The CDC have been conducting their own investigation and have discovered something even more alarming than the virus, the presence of the Batman. Immediately, two CDC officers head for Patient Zero, the body that was being transported and as it turns out, is the root of the virus. When they arrive at the body, Magnuson reveals himself as one of the officers. He quickly disposes of the other one only to come face to face with Batman!
Magnuson is no match for the Dark Knight who defeats the terrorist and withdraws the blood necessary to transfuse with the infected survivors.
The story wraps with Bruce Wayne and Alfred Pennyworth onboard a private airline discussing the conclusion to the incident at Gotham International and Bruce making a very unusual request…a day of rest on the beach anywhere but there. A request, you may recall, also made by another protector of Gotham, Chief Ed Boar, who discovers in his hospital room a one-way ticket to Honolulu, Hawaii.

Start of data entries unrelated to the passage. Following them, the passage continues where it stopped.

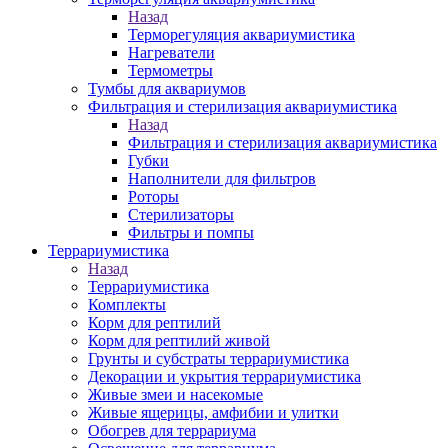
Назад
Терморегуляция аквариумистика
Нагреватели
Термометры
Тумбы для аквариумов
Фильтрация и стерилизация аквариумистика
Назад
Фильтрация и стерилизация аквариумистика
Губки
Наполнители для фильтров
Роторы
Стерилизаторы
Фильтры и помпы
Террариумистика
Назад
Террариумистика
Комплекты
Корм для рептилий
Корм для рептилий живой
Грунты и субстраты террариумистика
Декорации и укрытия террариумистика
Живые змеи и насекомые
Живые ящерицы, амфибии и улитки
Обогрев для террариума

Like all good stories, this one leaves us with something else to ponder as we examine our own lives. All too often, we think of our existence like an airplane flight. There’s home and there’s the destination, everything in the middle is just noise. Benjamin Percy challenges us through “Terminal” to not just rush perilously into the future towards our inevitable death, but to “slow down and recognize the present.” That old cautionary tale that it may not be about the destination after all, but the journey.